Nr. 190: Ein Freund, ein guter Freund

 

Liebe Leserin, lieber Leser,

 

meine Gedichtelesung im Lessingtheater vom Oktober 2020 trug den Titel: „Corona mal als Freund betrachtet“. Eine Provokation, gewiss. Aber wenn man einmal genau hinschaut, so spricht auch jetzt noch einiges für diesen Titel.

 

Corona hat uns die Augen geöffnet über so manche Lüge über uns selbst, über unsere Dominanz und Effektivität, über unser Wesen, an dem vielleicht nicht die Welt, aber unstrittig Europa genesen könne. Dieser Selbstbetrug musste der Wahrheit Platz machen. Und wer einem anderen die Augen für die Realitäten öffnet, kann doch eigentlich nur ein Freund sein.

 

 

 Nebenwirkungen

 

Das Spiel ist aus. Wir haben uns belogen.
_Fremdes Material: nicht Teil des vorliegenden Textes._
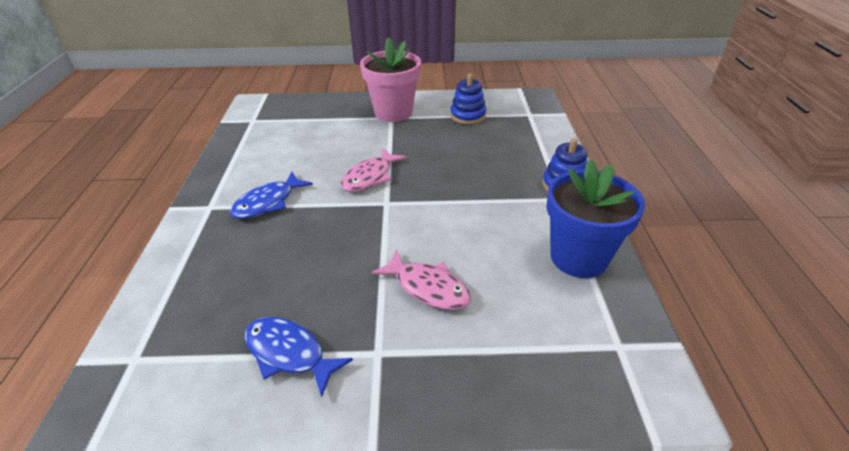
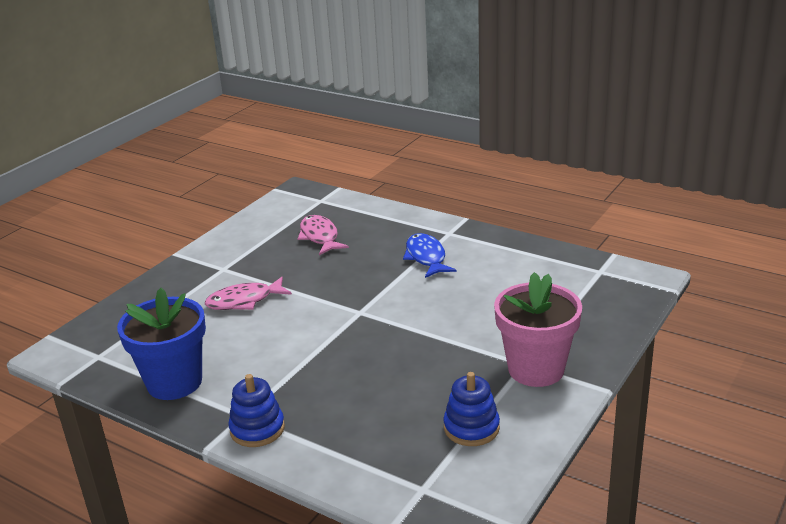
camera: 125 degrees right, 10 degrees down
(289, 353) = (262, 242): blue fish -> none
(370, 177) = (410, 314): pink fish -> pink fish (320, 237)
Ein Feind hat uns die Augen aufgetan

und das enthüllt, was wir uns hingebogen.

Nun ist zerstört der kollektive Wahn.

 

Wir dachten, wir sind die Allergrößten.

An uns, da könnt´ die ganze Welt genesen.

Doch sieh, wie unsre Weltenlenker dösten.

Verrisse kann man in der Zeitung lesen.

 

Nun heißt es, den verspielten Thron zu räumen

und sich zu kleiden in ein Büßerhemd.

Wer uns gerissen hat aus solchen Träumen,

 

den sollte jeder loben, ungehemmt,

und sollt´ er den Corona-Namen tragen.

Ich werd´ ihn einen Freund zu nennen wagen.